| TASK DESCRIPTION |
Only the pictures are to be left out; write out the rest of the data exactly.

| DATA EXTRACT |
# # # # #
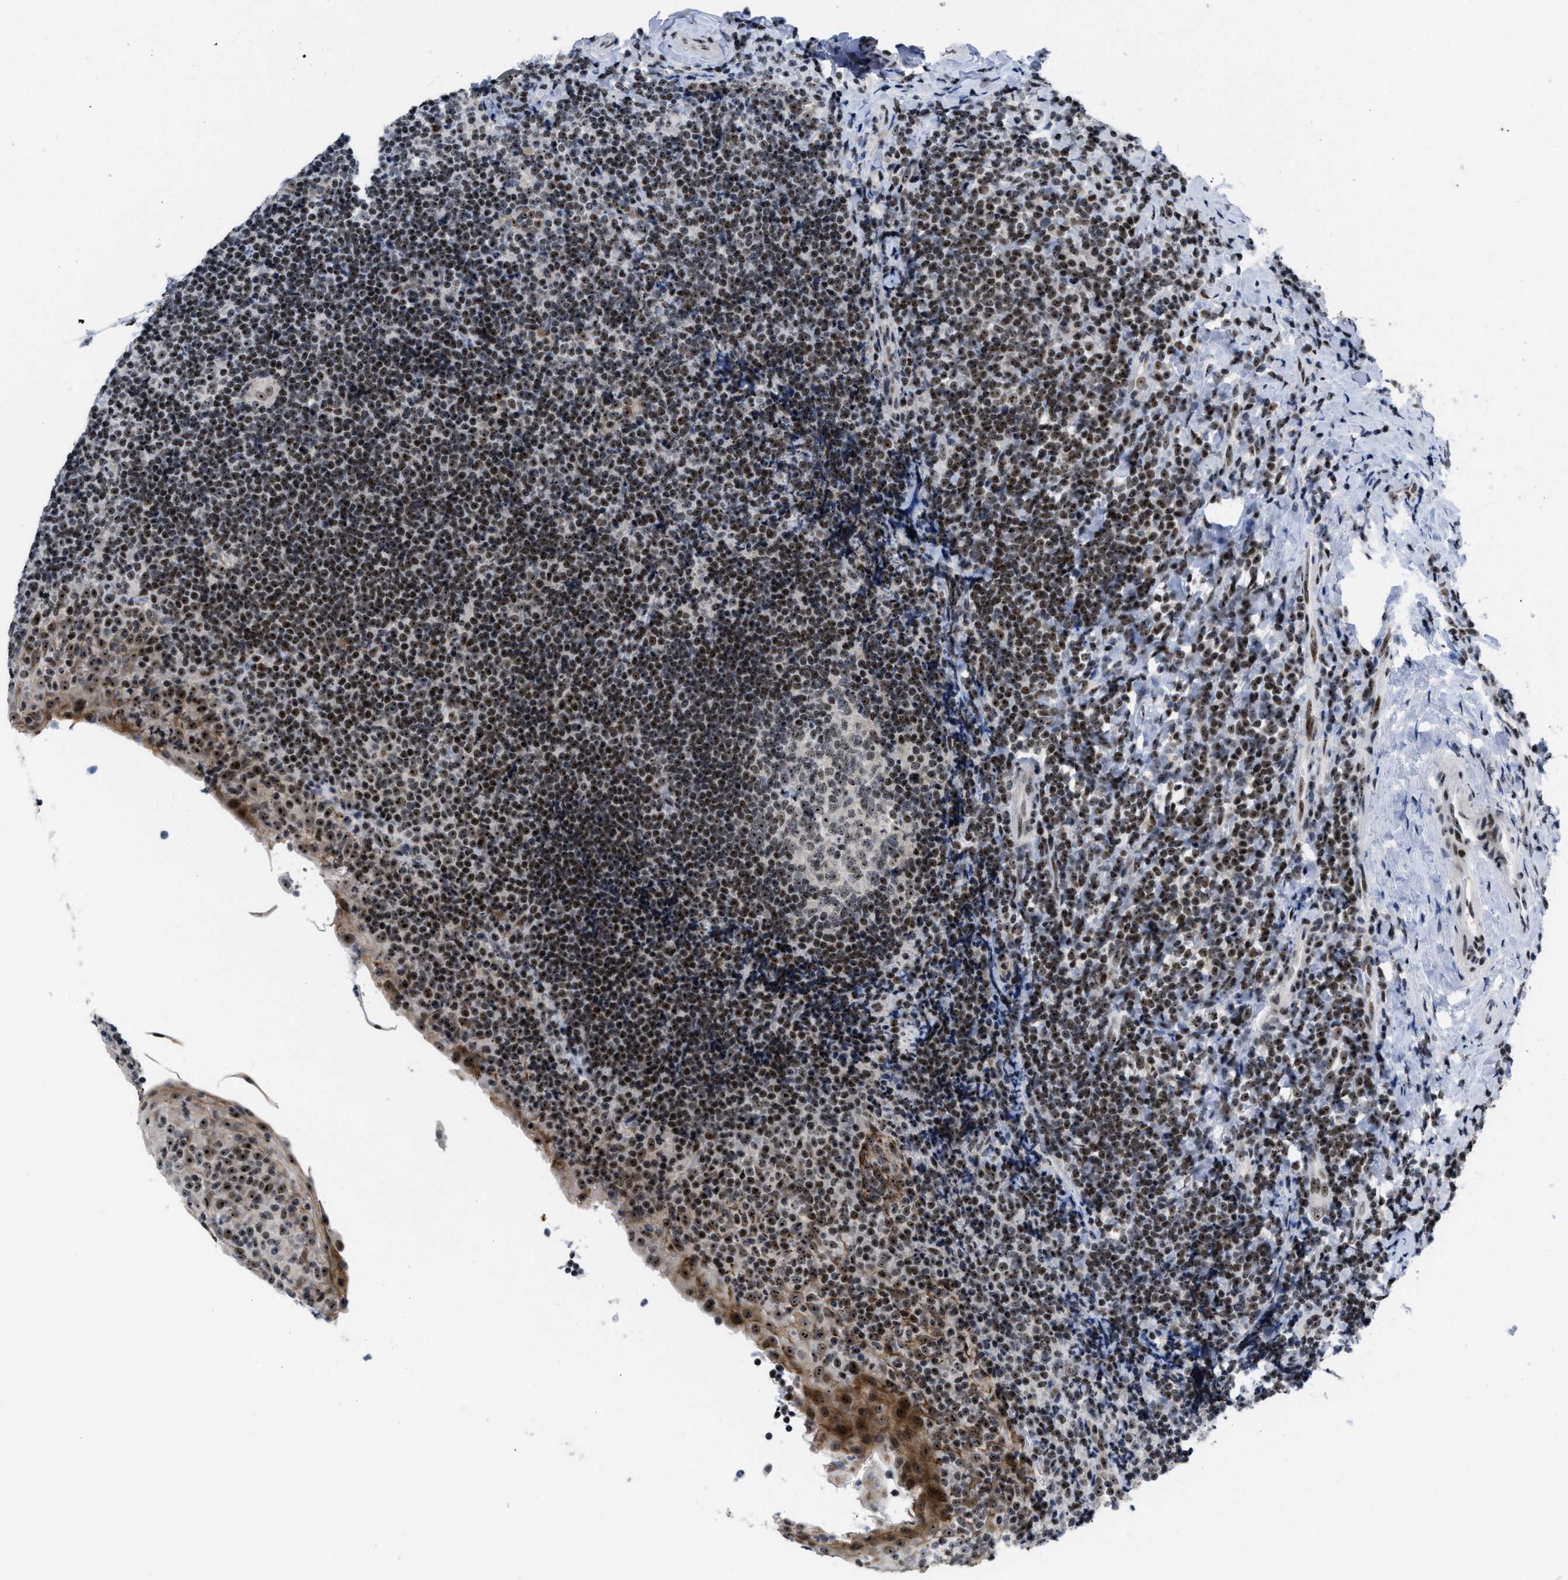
{"staining": {"intensity": "moderate", "quantity": "25%-75%", "location": "nuclear"}, "tissue": "tonsil", "cell_type": "Germinal center cells", "image_type": "normal", "snomed": [{"axis": "morphology", "description": "Normal tissue, NOS"}, {"axis": "topography", "description": "Tonsil"}], "caption": "Immunohistochemistry (IHC) photomicrograph of normal tonsil stained for a protein (brown), which shows medium levels of moderate nuclear staining in approximately 25%-75% of germinal center cells.", "gene": "NOP58", "patient": {"sex": "male", "age": 37}}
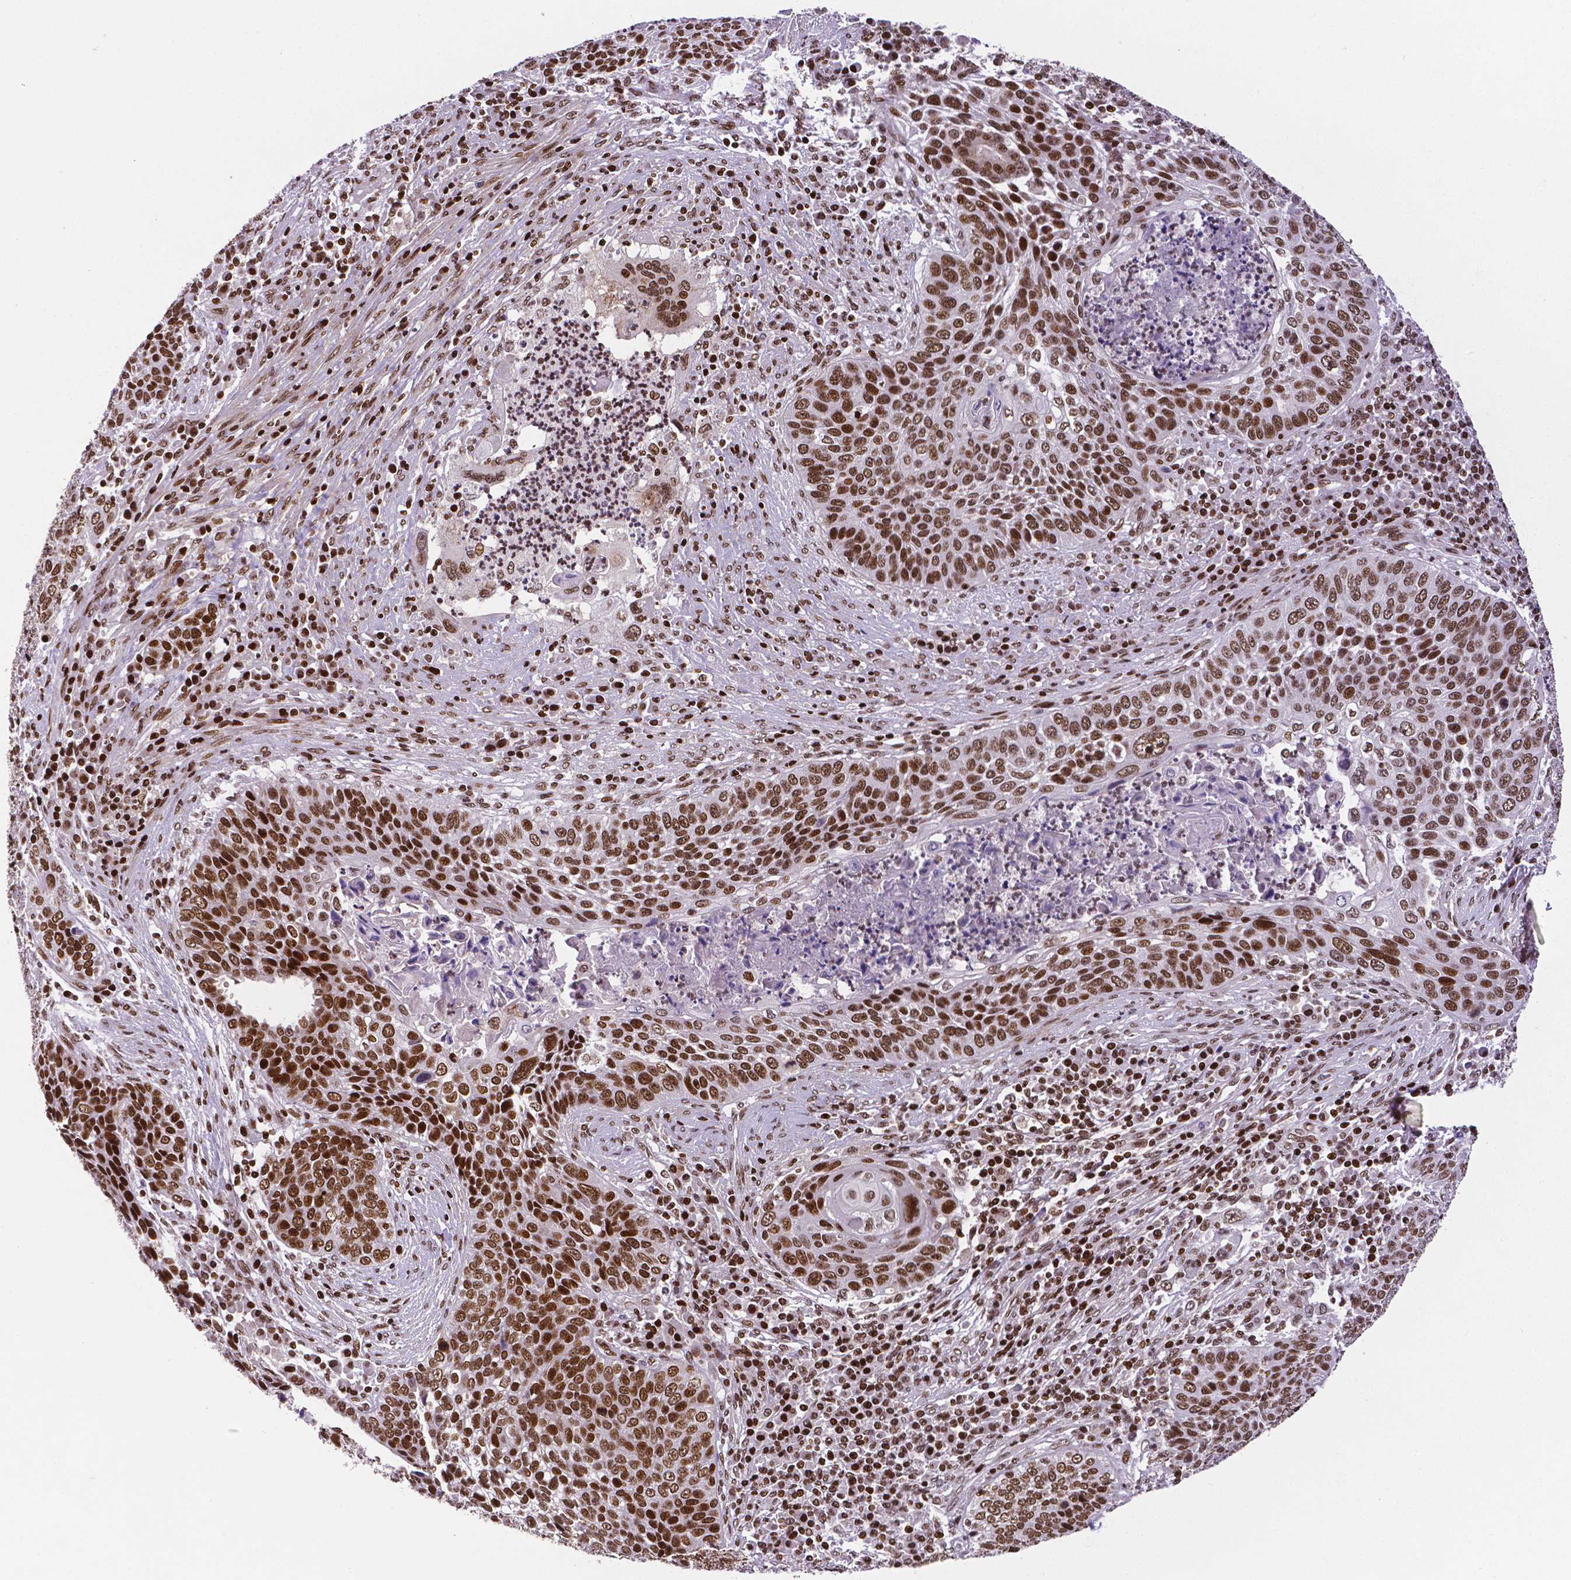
{"staining": {"intensity": "moderate", "quantity": ">75%", "location": "nuclear"}, "tissue": "lung cancer", "cell_type": "Tumor cells", "image_type": "cancer", "snomed": [{"axis": "morphology", "description": "Squamous cell carcinoma, NOS"}, {"axis": "morphology", "description": "Squamous cell carcinoma, metastatic, NOS"}, {"axis": "topography", "description": "Lung"}, {"axis": "topography", "description": "Pleura, NOS"}], "caption": "Tumor cells reveal moderate nuclear staining in about >75% of cells in lung cancer (squamous cell carcinoma). The staining was performed using DAB to visualize the protein expression in brown, while the nuclei were stained in blue with hematoxylin (Magnification: 20x).", "gene": "CTCF", "patient": {"sex": "male", "age": 72}}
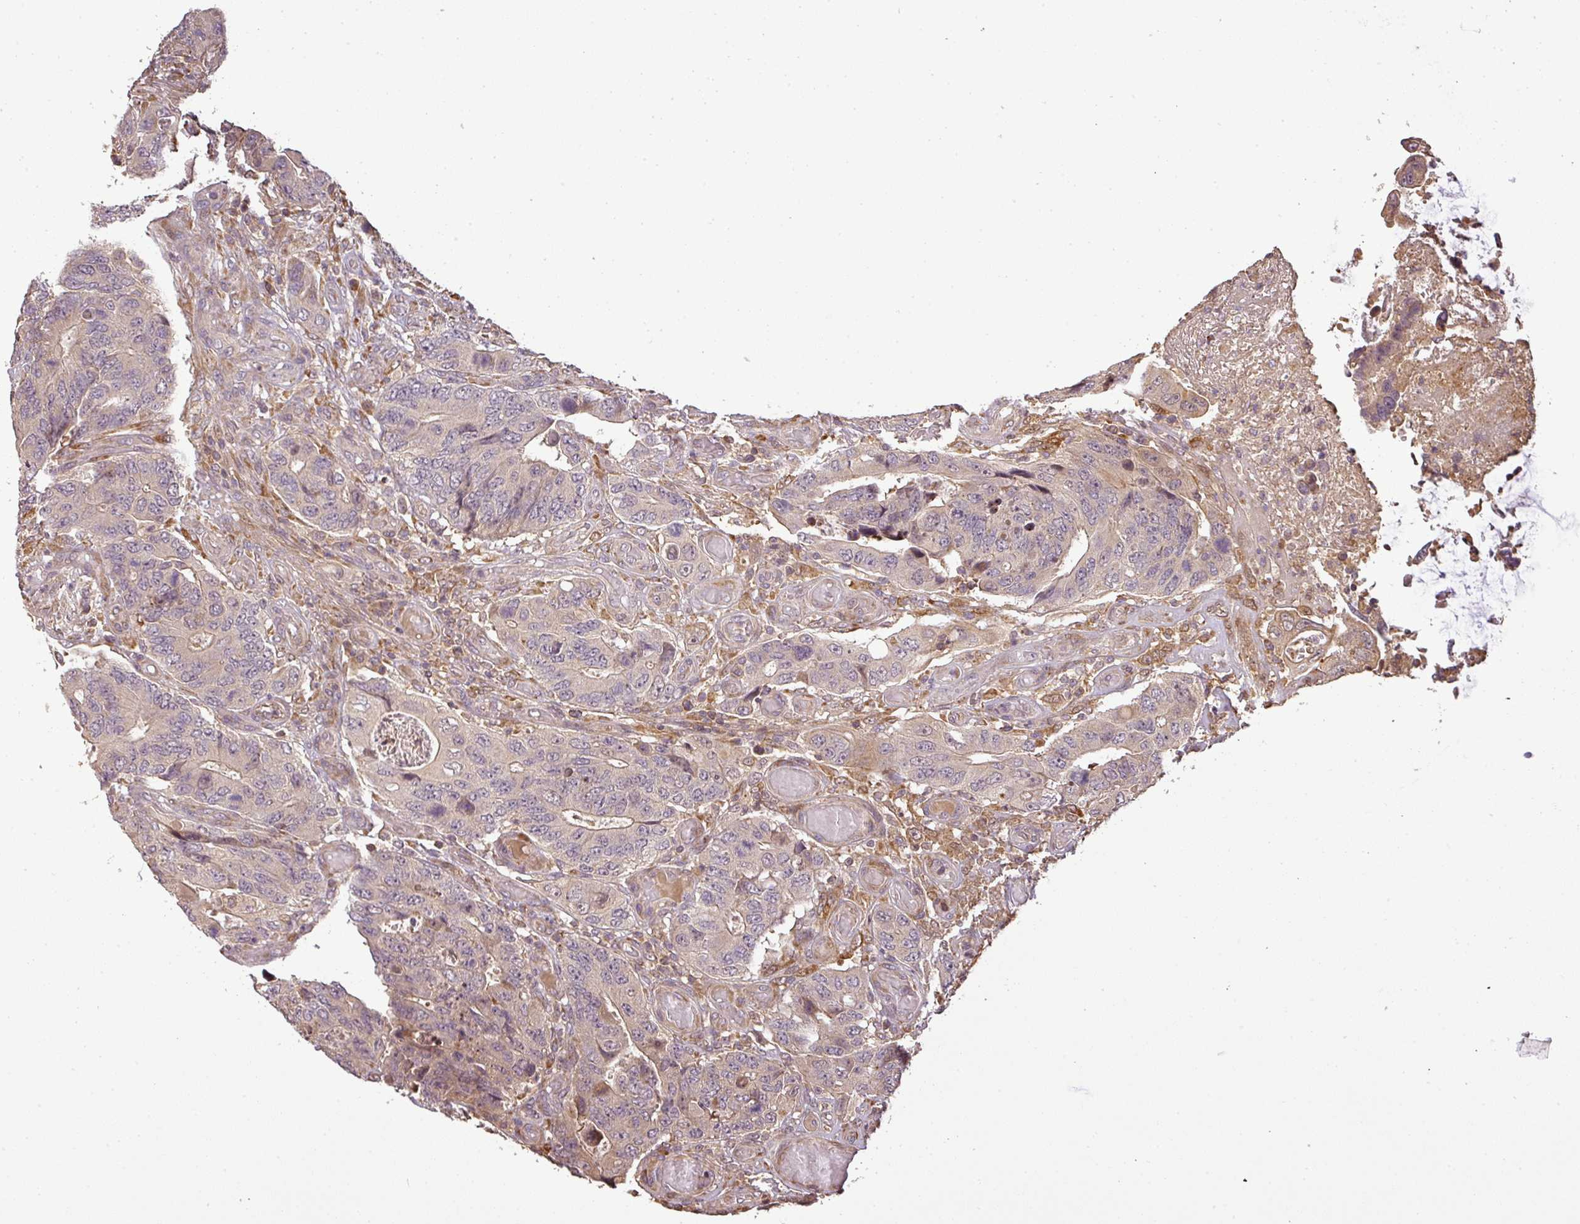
{"staining": {"intensity": "weak", "quantity": "<25%", "location": "cytoplasmic/membranous"}, "tissue": "colorectal cancer", "cell_type": "Tumor cells", "image_type": "cancer", "snomed": [{"axis": "morphology", "description": "Adenocarcinoma, NOS"}, {"axis": "topography", "description": "Colon"}], "caption": "IHC micrograph of neoplastic tissue: adenocarcinoma (colorectal) stained with DAB (3,3'-diaminobenzidine) displays no significant protein staining in tumor cells.", "gene": "FAIM", "patient": {"sex": "male", "age": 87}}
# # # # #
| EXPECTED ANSWER |
{"staining": {"intensity": "moderate", "quantity": "25%-75%", "location": "nuclear"}, "tissue": "tonsil", "cell_type": "Germinal center cells", "image_type": "normal", "snomed": [{"axis": "morphology", "description": "Normal tissue, NOS"}, {"axis": "topography", "description": "Tonsil"}], "caption": "Immunohistochemistry (IHC) photomicrograph of normal tonsil stained for a protein (brown), which shows medium levels of moderate nuclear staining in approximately 25%-75% of germinal center cells.", "gene": "NOP58", "patient": {"sex": "male", "age": 37}}
{"staining": {"intensity": "moderate", "quantity": ">75%", "location": "nuclear"}, "tissue": "lung cancer", "cell_type": "Tumor cells", "image_type": "cancer", "snomed": [{"axis": "morphology", "description": "Squamous cell carcinoma, NOS"}, {"axis": "morphology", "description": "Squamous cell carcinoma, metastatic, NOS"}, {"axis": "topography", "description": "Lung"}, {"axis": "topography", "description": "Pleura, NOS"}], "caption": "Tumor cells reveal moderate nuclear staining in about >75% of cells in lung cancer (squamous cell carcinoma). The staining was performed using DAB to visualize the protein expression in brown, while the nuclei were stained in blue with hematoxylin (Magnification: 20x).", "gene": "CTCF", "patient": {"sex": "male", "age": 72}}
{"staining": {"intensity": "weak", "quantity": "<25%", "location": "cytoplasmic/membranous"}, "tissue": "colorectal cancer", "cell_type": "Tumor cells", "image_type": "cancer", "snomed": [{"axis": "morphology", "description": "Adenocarcinoma, NOS"}, {"axis": "topography", "description": "Colon"}], "caption": "IHC micrograph of neoplastic tissue: adenocarcinoma (colorectal) stained with DAB (3,3'-diaminobenzidine) displays no significant protein staining in tumor cells.", "gene": "FAIM", "patient": {"sex": "male", "age": 87}}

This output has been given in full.